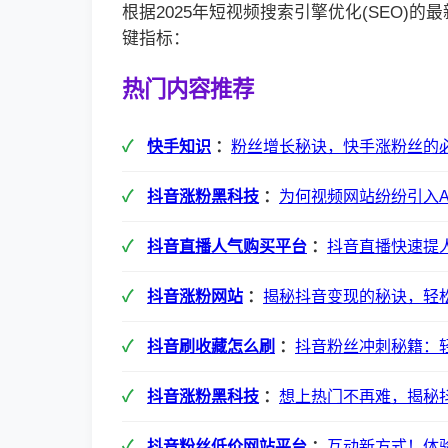
根据2025年短视频搜索引擎优化(SEO)
键指标：
热门内容推荐
快手知识
：
粉丝增长秘诀，快手涨粉丝的
抖音涨粉黑科技
：
为何视频网站纷纷引入A
抖音直播人气购买平台
：
抖音直播快速提
抖音涨粉网站
：
揭秘抖音变现的秘诀，轻松
抖音刷收藏怎么刷
：
抖音粉丝冲刺秘籍：
抖音涨粉黑科技
：
想上热门不再难，揭秘
抖音粉丝低价网站平台
：
互动新方式！体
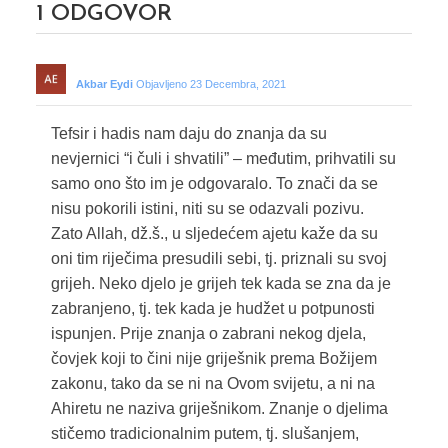
1
ODGOVOR
Akbar Eydi
Objavljeno 23 Decembra, 2021
Tefsir i hadis nam daju do znanja da su
nevjernici “i čuli i shvatili” – međutim, prihvatili su
samo ono što im je odgovaralo. To znači da se
nisu pokorili istini, niti su se odazvali pozivu.
Zato Allah, dž.š., u sljedećem ajetu kaže da su
oni tim riječima presudili sebi, tj. priznali su svoj
grijeh. Neko djelo je grijeh tek kada se zna da je
zabranjeno, tj. tek kada je hudžet u potpunosti
ispunjen. Prije znanja o zabrani nekog djela,
čovjek koji to čini nije griješnik prema Božijem
zakonu, tako da se ni na Ovom svijetu, a ni na
Ahiretu ne naziva griješnikom. Znanje o djelima
stičemo tradicionalnim putem, tj. slušanjem,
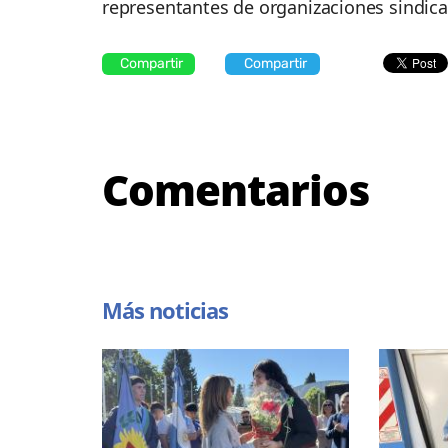
representantes de organizaciones sindica
Compartir
Compartir
Comentarios
Más noticias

════

Scan the material above for "znanja". Copy every line where it appears.

Tefsir i hadis nam daju do znanja da su
ispunjen. Prije znanja o zabrani nekog djela,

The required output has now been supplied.